- **Work required**: Return the following lines and nothing else: the one holding "List each element's" and all those after it in the records below, unchanged, minus any pictures.

- **Document structure recognition data**:
+-------+

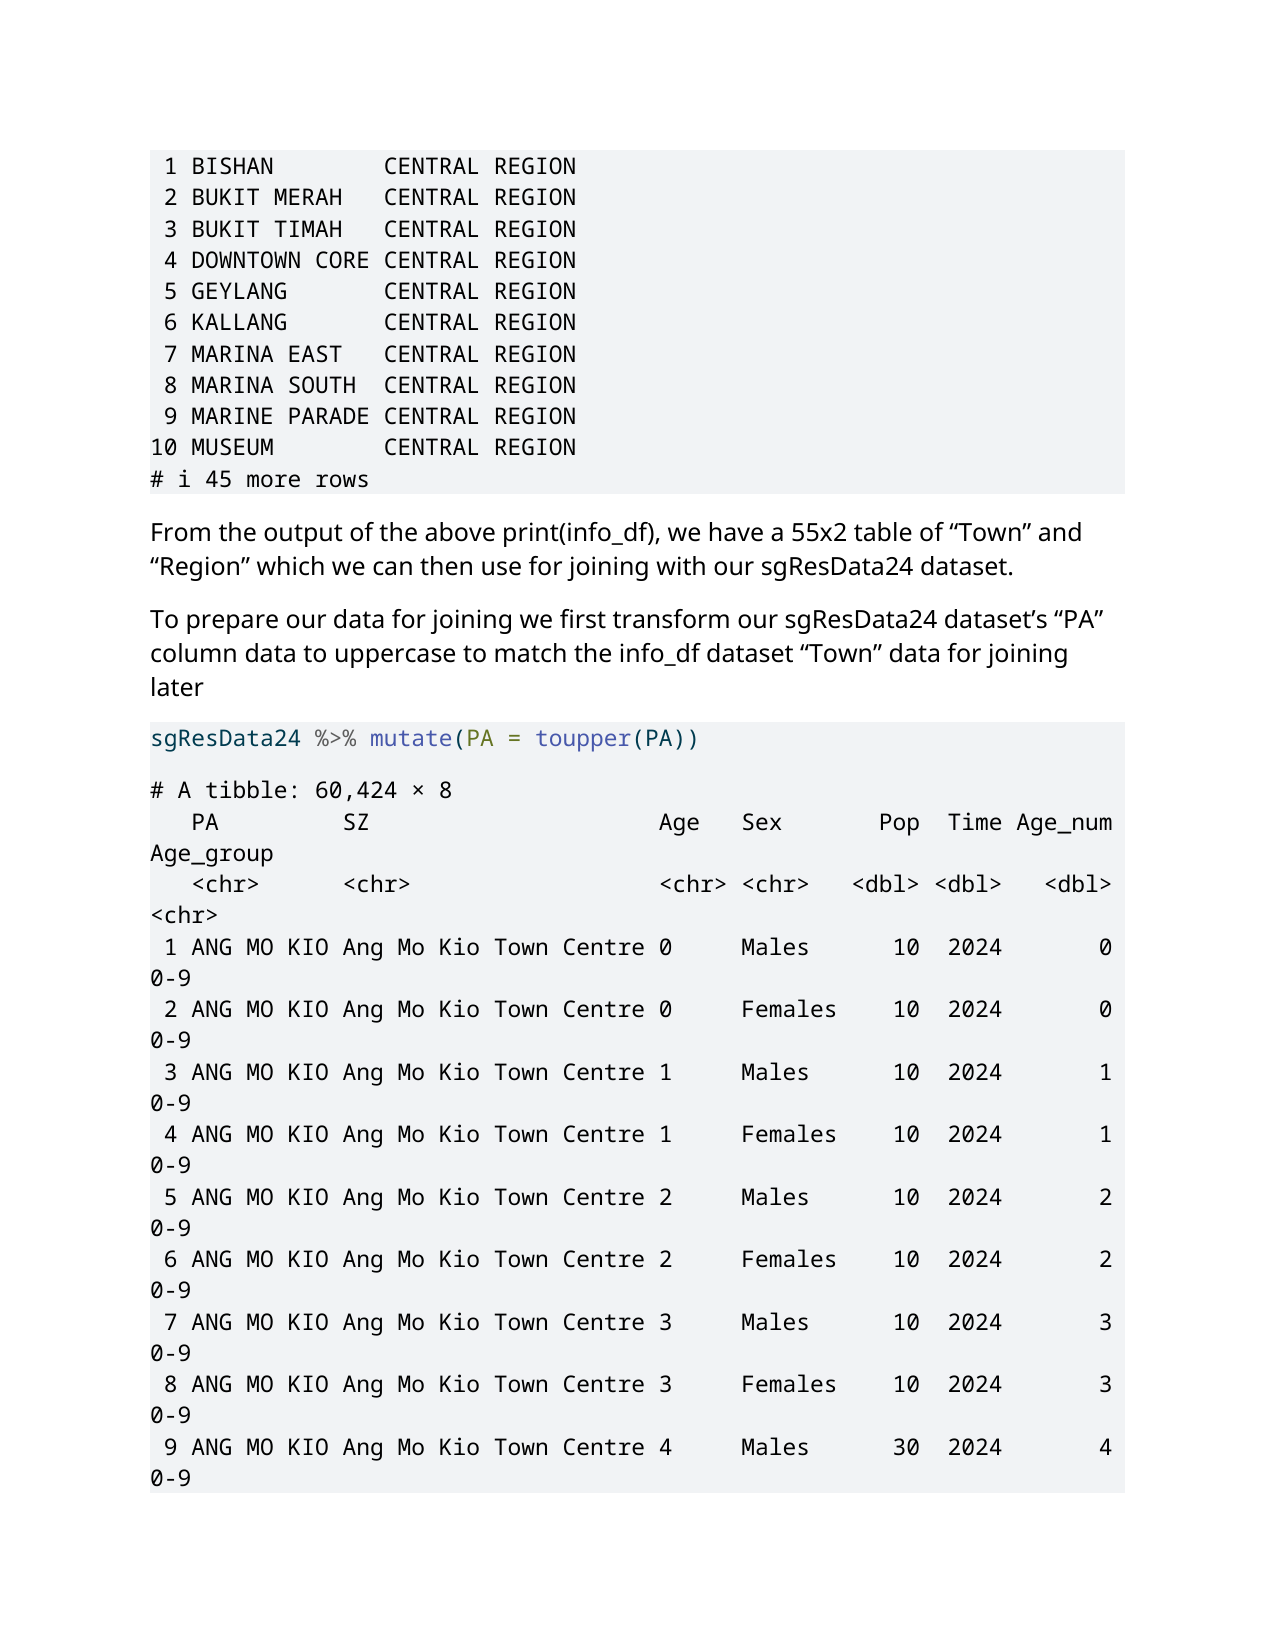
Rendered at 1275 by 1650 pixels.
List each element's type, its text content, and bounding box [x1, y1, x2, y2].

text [150, 774, 1125, 1493]
text To prepare our data for joining we first transform our sgResData24 dataset’s “PA” column data to uppercase to match the info_df dataset “Town” data for joining later [150, 601, 1125, 704]
text From the output of the above print(info_df), we have a 55x2 table of “Town” and “Region” which we can then use for joining with our sgResData24 dataset. [150, 514, 1125, 583]
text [150, 150, 1125, 494]
text sgResData24 %>% mutate(PA = toupper(PA)) [150, 722, 1125, 754]
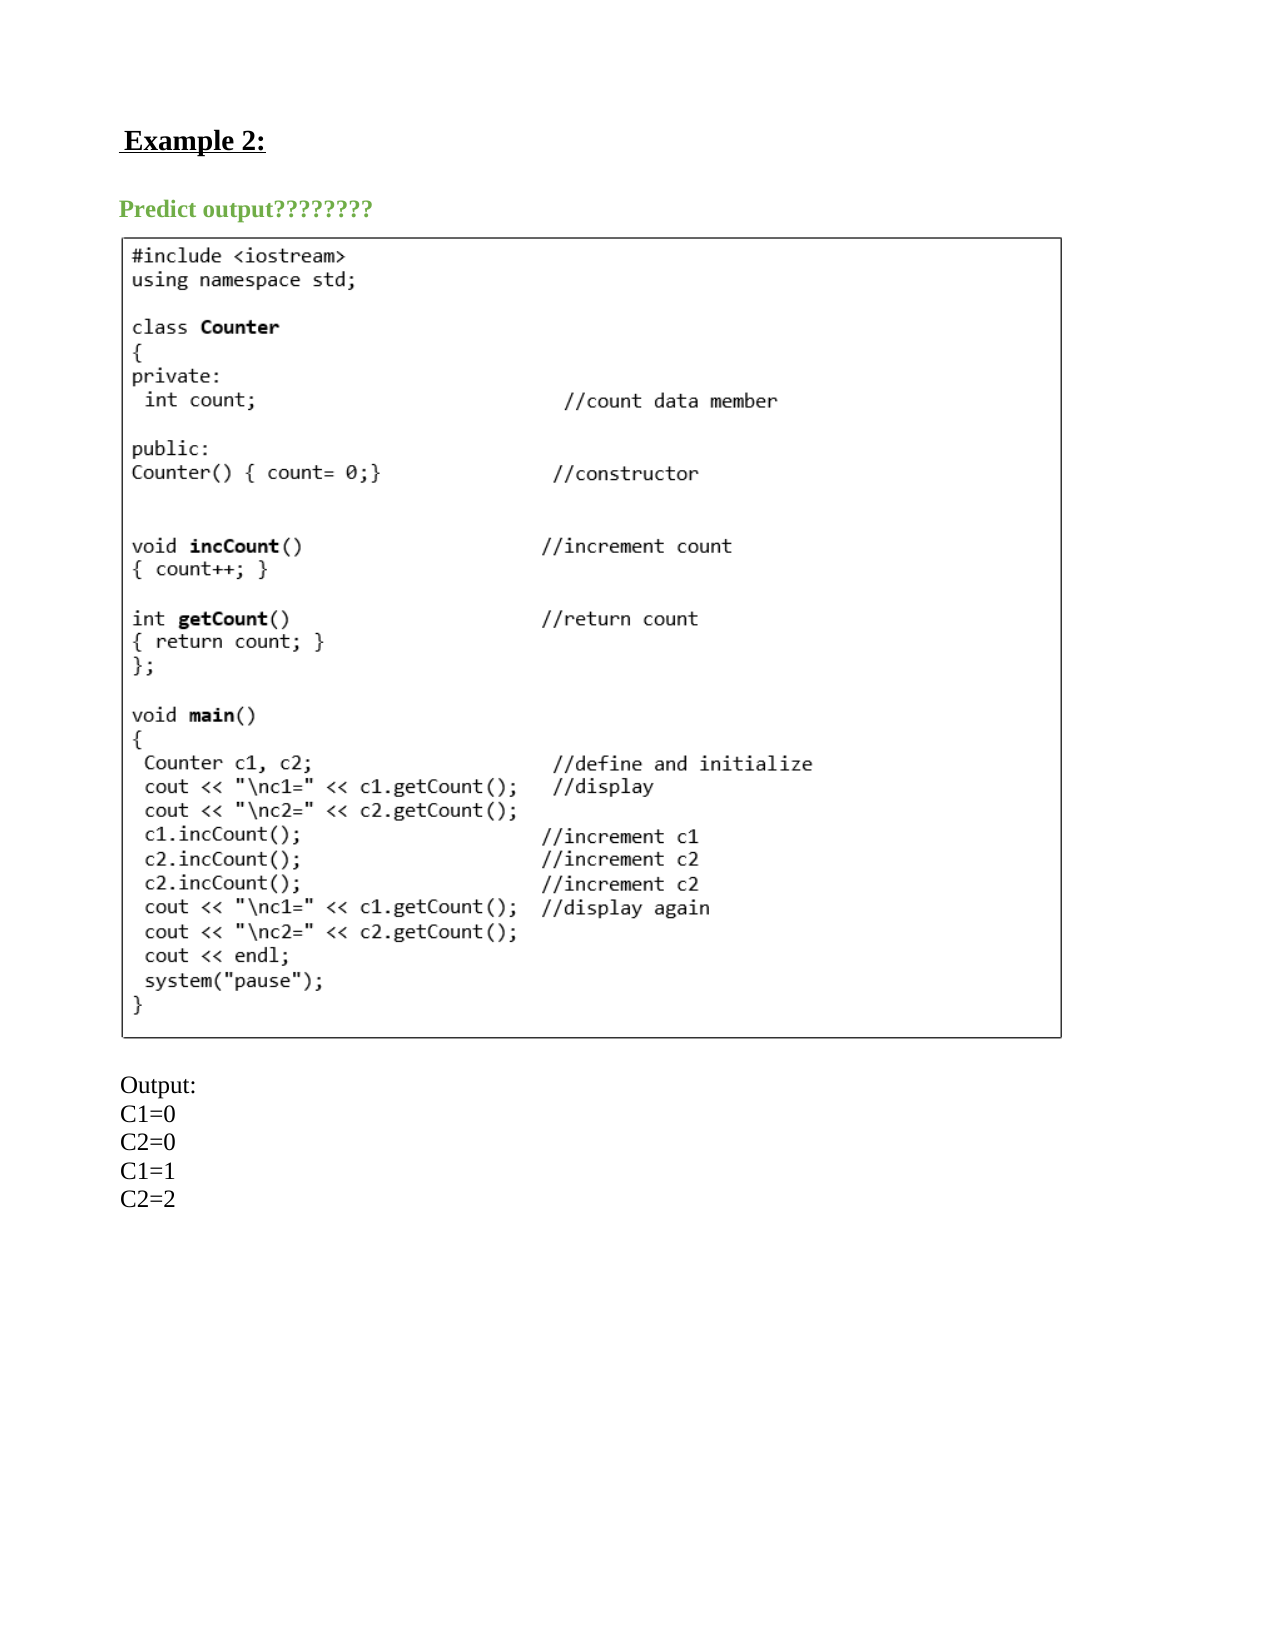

+-------+

- **Answer box**:
List each element's type, its text content, and bounding box [x1, y1, x2, y2].

text [150, 774, 1125, 1493]
text To prepare our data for joining we first transform our sgResData24 dataset’s “PA” column data to uppercase to match the info_df dataset “Town” data for joining later [150, 601, 1125, 704]
text From the output of the above print(info_df), we have a 55x2 table of “Town” and “Region” which we can then use for joining with our sgResData24 dataset. [150, 514, 1125, 583]
text [150, 150, 1125, 494]
text sgResData24 %>% mutate(PA = toupper(PA)) [150, 722, 1125, 754]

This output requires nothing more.